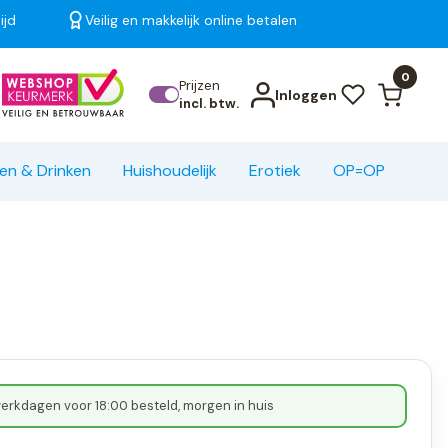
ijd
Veilig en makkelijk online betalen
Bekijk alle resultaten
0
Prijzen
Inloggen
incl. btw.
en & Drinken
Huishoudelijk
Erotiek
OP=OP
erkdagen voor 18:00 besteld, morgen in huis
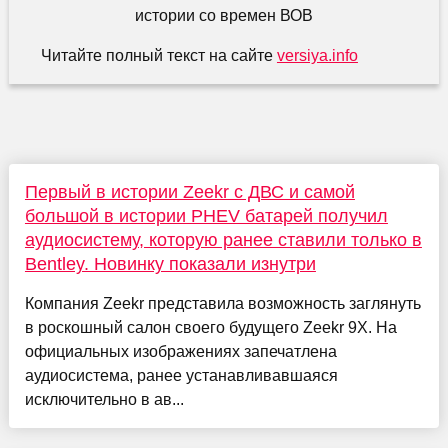
Читайте полный текст на сайте
versiya.info
Первый в истории Zeekr с ДВС и самой
большой в истории PHEV батарей получил
аудиосистему, которую ранее ставили только в
Bentley. Новинку показали изнутри
Компания Zeekr представила возможность заглянуть
в роскошный салон своего будущего Zeekr 9X. На
официальных изображениях запечатлена
аудиосистема, ранее устанавливавшаяся
исключительно в ав...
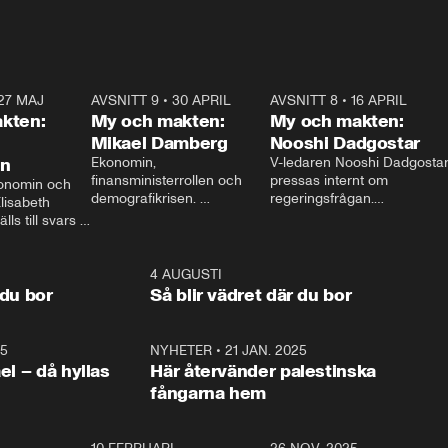
27 MAJ
3:51
AVSNITT 9
•
30 APRIL
24:00
AVSNITT 8
•
16 APRIL
25:1
kten:
My och makten:
My och makten:
Mikael Damberg
Nooshi Dadgostar
on
Ekonomin, 
V-ledaren Nooshi Dadgostar
finansministerrollen och 
pressas internt om 
onomin och 
demografikrisen. 
regeringsfrågan.

lisabeth 
Oppositionen ställs till svars 
I Aftonbladets 
ls till svars 
när Socialdemokraternas 
partiledarutfrågning ”My 
stern gästar 
Mikael Damberg gästar My 
och Makten” sätter hon ner 
My och Makten. 
och Makten. 
foten mot kritikerna:

1:06
4 AUGUSTI
1:0
– Vi ställer upp i val. Ska vi 
 du bor
Så blir vädret där du bor
vara med så sitter vi förstås 
25
1:22
NYHETER
•
21 JAN. 2025
0:5
ael – då hyllas
Här återvänder palestinska
fångarna hem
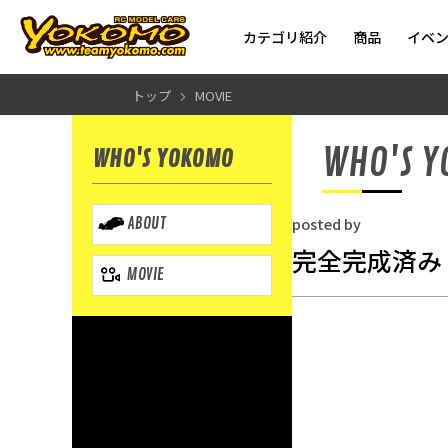
カテゴリ紹介
商品
イベ
トップ
MOVIE
WHO'S 
WHO'S YOKOMO
posted by
ABOUT
完全完成済み
MOVIE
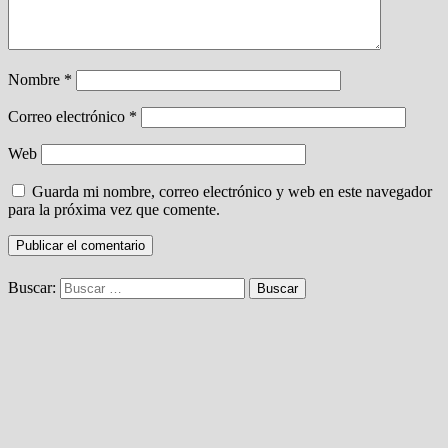
Nombre
*
Correo electrónico
*
Web
Guarda mi nombre, correo electrónico y web en este navegador
para la próxima vez que comente.
Buscar:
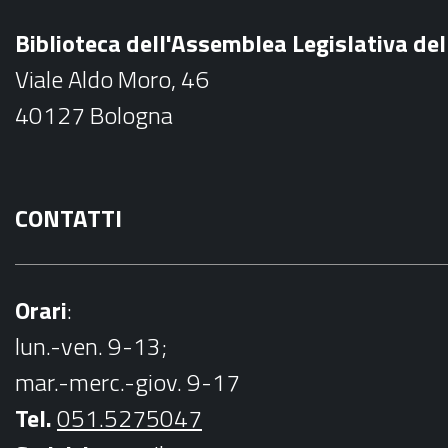
b
Biblioteca dell'Assemblea Legislativa d
o
Viale Aldo Moro, 46
o
40127 Bologna
k
CONTATTI
Orari
:
lun.-ven. 9-13;
mar.-merc.-giov. 9-17
Tel.
051.5275047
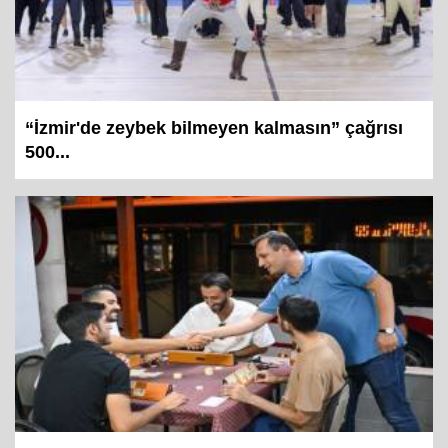
“İzmir'de zeybek bilmeyen kalmasın” çağrısı
500...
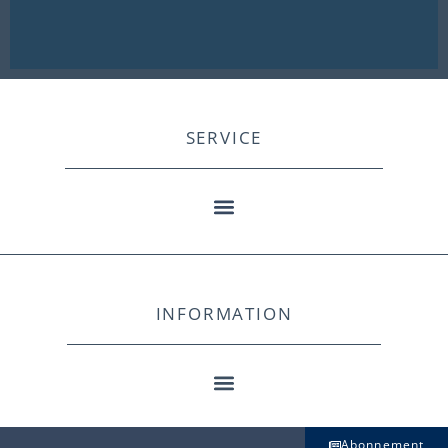
SERVICE
INFORMATION
Abonnement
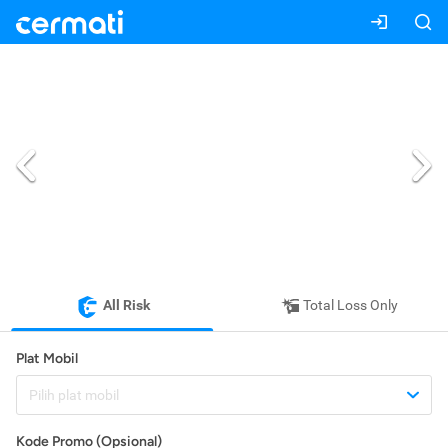
All Risk
Total Loss Only
Plat Mobil
Pilih plat mobil
Kode Promo (Opsional)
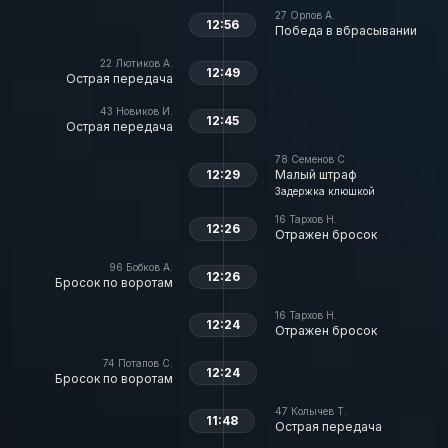
27
Орлов А.
12:56
Победа в вбрасывании
22
Лютиков А.
12:49
Острая передача
43
Новиков И.
12:45
Острая передача
78
Семенов С.
12:29
Малый штраф
Задержка клюшкой
16
Тархов Н.
12:26
Отражен бросок
96
Бобков А.
12:26
Бросок по воротам
16
Тархов Н.
12:24
Отражен бросок
74
Потапов С.
12:24
Бросок по воротам
47
Колычев Т.
11:48
Острая передача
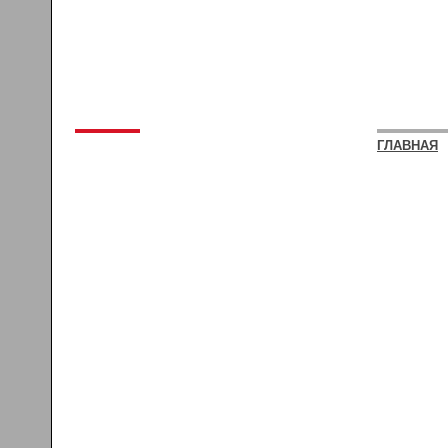
ГЛАВНАЯ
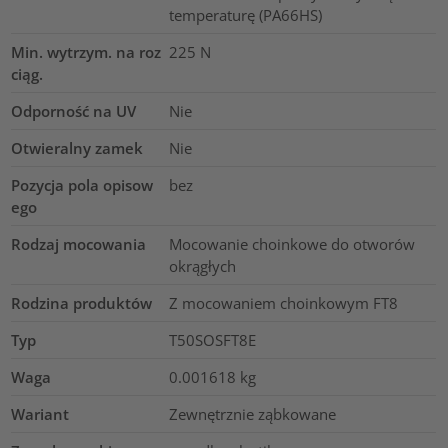
temperaturę (PA66HS)
Min. wytrzym. na roz
225
N
ciąg.
Odporność na UV
Nie
Otwieralny zamek
Nie
Pozycja pola opisow
bez
ego
Rodzaj mocowania
Mocowanie choinkowe do otworów
okrągłych
Rodzina produktów
Z mocowaniem choinkowym FT8
Typ
T50SOSFT8E
Waga
0.001618
kg
Wariant
Zewnętrznie ząbkowane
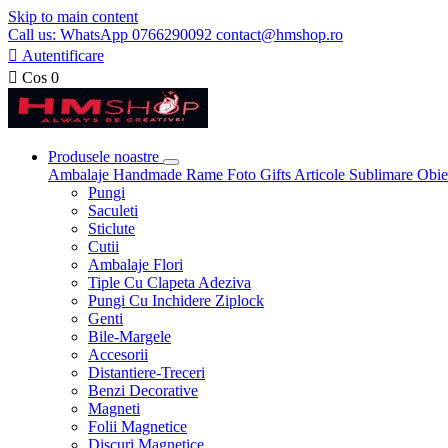
Skip to main content
Call us: WhatsApp 0766290092 contact@hmshop.ro

Autentificare

Cos
0
Produsele noastre
Ambalaje
Handmade
Rame Foto
Gifts
Articole Sublimare
Obie
Pungi
Saculeti
Sticlute
Cutii
Ambalaje Flori
Tiple Cu Clapeta Adeziva
Pungi Cu Inchidere Ziplock
Genti
Bile-Margele
Accesorii
Distantiere-Treceri
Benzi Decorative
Magneti
Folii Magnetice
Discuri Magnetice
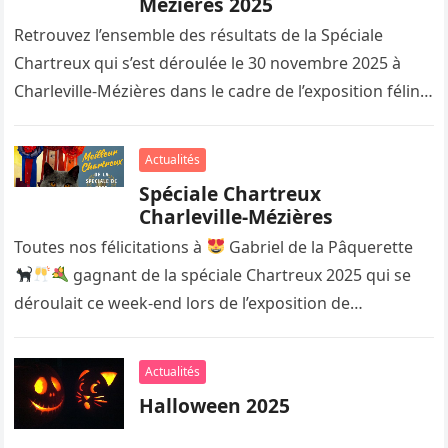
Mézières 2025
Retrouvez l’ensemble des résultats de la Spéciale
Chartreux qui s’est déroulée le 30 novembre 2025 à
Charleville-Mézières dans le cadre de l’exposition féline
organisée par l’UFICA.
Actualités
Spéciale Chartreux
Charleville-Mézières
Toutes nos félicitations à
Gabriel de la Pâquerette
gagnant de la spéciale Chartreux 2025 qui se
déroulait ce week-end lors de l’exposition de
Charleville-Mézières organisée…
Actualités
Halloween 2025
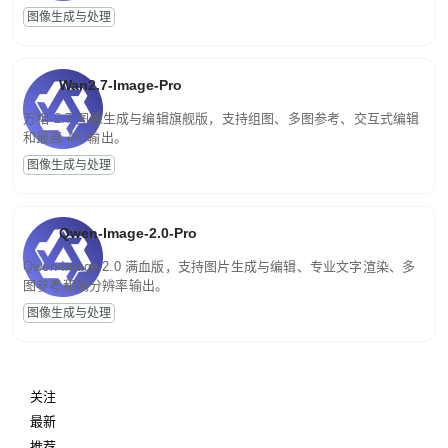
图像生成与处理
Wan2.7-Image-Pro
万相 2.7 图像生成与编辑旗舰版，支持组图、多图参考、交互式编辑
和最高 4K 输出。
图像生成与处理
Qwen-Image-2.0-Pro
Qwen-Image-2.0 满血版，支持图片生成与编辑、专业文字渲染、多
图参考和高分辨率输出。
图像生成与处理
关注
最新
推荐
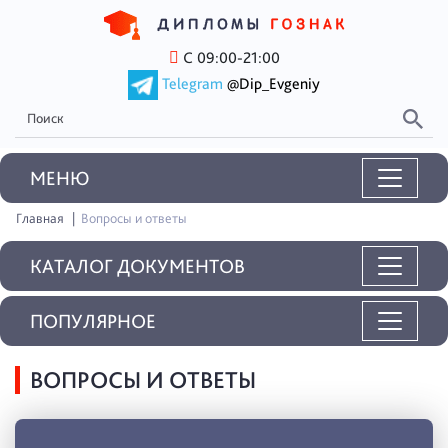
С 09:00-21:00
Telegram
@Dip_Evgeniy
MEНЮ
Главная
Вопросы и ответы
КАТАЛОГ ДОКУМЕНТОВ
ПОПУЛЯРНОЕ
ВОПРОСЫ И ОТВЕТЫ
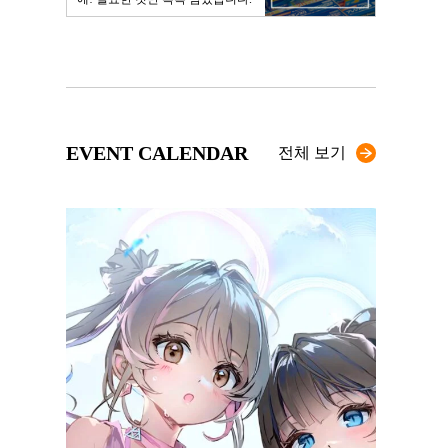
EVENT CALENDAR
전체 보기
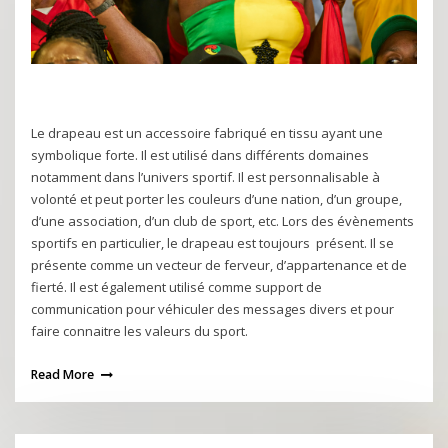
Le drapeau est un accessoire fabriqué en tissu ayant une
symbolique forte. Il est utilisé dans différents domaines
notamment dans l’univers sportif. Il est personnalisable à
volonté et peut porter les couleurs d’une nation, d’un groupe,
d’une association, d’un club de sport, etc. Lors des évènements
sportifs en particulier, le drapeau est toujours présent. Il se
présente comme un vecteur de ferveur, d’appartenance et de
fierté. Il est également utilisé comme support de
communication pour véhiculer des messages divers et pour
faire connaitre les valeurs du sport.
Read More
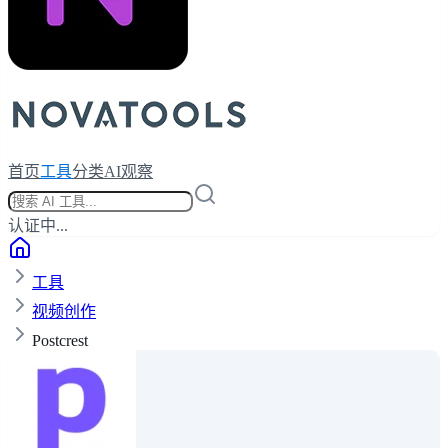
首页
工具
分类
AI观察
认证中...
工具
视频创作
Postcrest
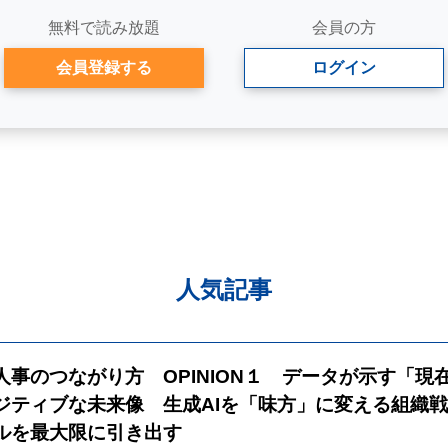
無料で読み放題
会員の方
会員登録する
ログイン
人気記事
と人事のつながり方 OPINION１ データが示す「現
ジティブな未来像 生成AIを「味方」に変える組織
ルを最大限に引き出す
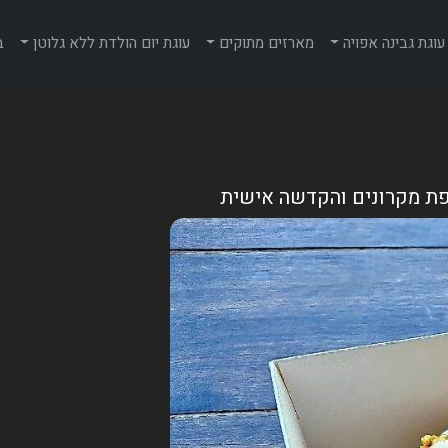
עוגת גבינה אפויה
מארזים מתוקים
עוגת יום הולדת ללא גלוטן
ב
פת מקרונים והקדשה אישית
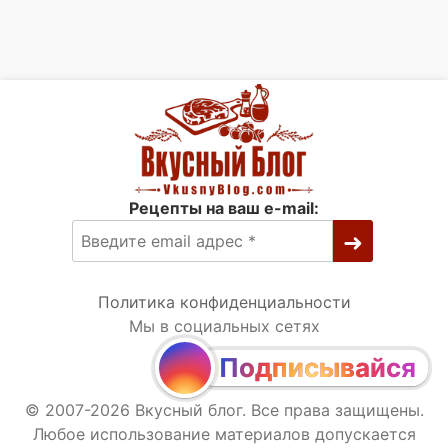
Рецепты на ваш e-mail:
Политика конфиденциальности
Мы в социальных сетях
Подписывайся
© 2007-2026 Вкусный блог. Все права защищены.
Любое использование материалов допускается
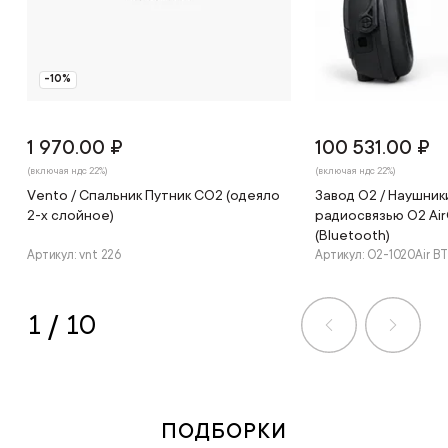
-10%
1 970.00 ₽
100 531.00 ₽
(включая ндс 22%)
(включая ндс 22%)
Vento / Спальник Путник СО2 (одеяло
Завод О2 / Наушни
2-х слойное)
радиосвязью O2 Ai
(Bluetooth)
Артикул: vnt 226
Артикул: О2-1020Air BT
1
/
10
ПОДБОРКИ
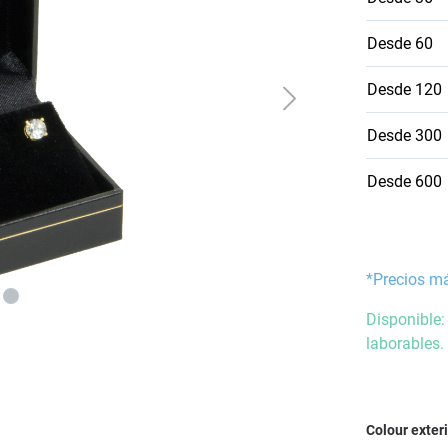
Desde
60
Desde
120
Desde
300
Desde
600
*Precios m
Disponible:
laborables.
Seleccione
Colour exter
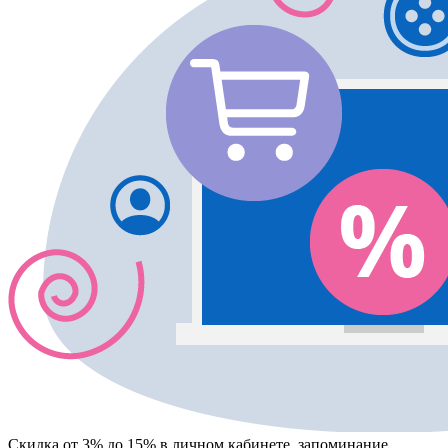
Скидка от 3% до 15%
в личном кабинете, запоминание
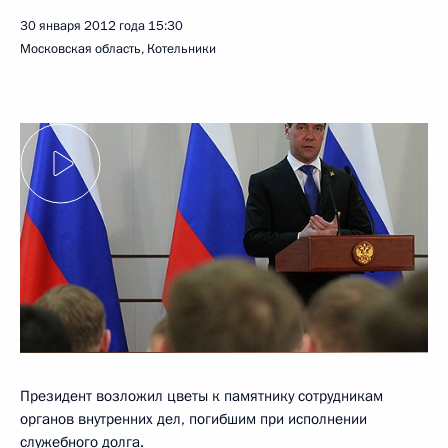
30 января 2012 года
15:30
Московская область, Котельники
Президент возложил цветы к памятнику сотрудникам
органов внутренних дел, погибшим при исполнении
служебного долга.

• [EXERCISE REQUIREMENTS] Out of the records above, please copy exactly the lines from the line with "100 531.00 ₽" up to and including the line with "Скидка от 3% до 15%", minus the pictures.

• [RESPONSE TO THIS TASK]
100 531.00 ₽
(включая ндс 22%)
(включая ндс 22%)
Vento / Спальник Путник СО2 (одеяло
Завод О2 / Наушни
2-х слойное)
радиосвязью O2 Ai
(Bluetooth)
Артикул: vnt 226
Артикул: О2-1020Air BT
1
/
10
ПОДБОРКИ
Desde
60
Desde
120
Desde
300
Desde
600
*Precios m
Disponible:
laborables.
Seleccione
Colour exter
Скидка от 3% до 15%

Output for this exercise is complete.